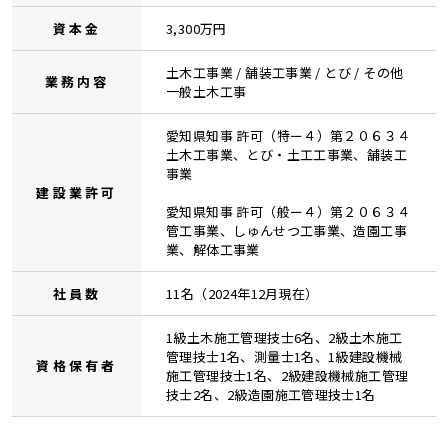
資本金
3,300万円
土木工事業 / 舗装工事業 / とび / その他
業務内容
一般土木工事
愛知県知事 許可（特ー４）第２０６３４
土木工事業、とび・土工工事業、舗装工
事業
建設業許可
愛知県知事 許可（般ー４）第２０６３４
管工事業、しゅんせつ工事業、造園工事
業、解体工事業
社員数
11名（2024年12月現在）
1級土木施工管理技士6名、2級土木施工
管理技士1名、測量士1名、1級建設機械
資格保有者
施工管理技士1名、2級建設機械施工管理
技士2名、2級造園施工管理技士1名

PROBLEM TO SOLVE —
Reproduce the text of the entries above with each occurrence of "土木工事業" changed to "土木一式工事業" and everything else left unchanged. Omit the pictures from the answer.

YOUR RESPONSE —
資本金
3,300万円
土木一式工事業 / 舗装工事業 / とび / その他
業務内容
一般土木工事
愛知県知事 許可（特ー４）第２０６３４
土木一式工事業、とび・土工工事業、舗装工
事業
建設業許可
愛知県知事 許可（般ー４）第２０６３４
管工事業、しゅんせつ工事業、造園工事
業、解体工事業
社員数
11名（2024年12月現在）
1級土木施工管理技士6名、2級土木施工
管理技士1名、測量士1名、1級建設機械
資格保有者
施工管理技士1名、2級建設機械施工管理
技士2名、2級造園施工管理技士1名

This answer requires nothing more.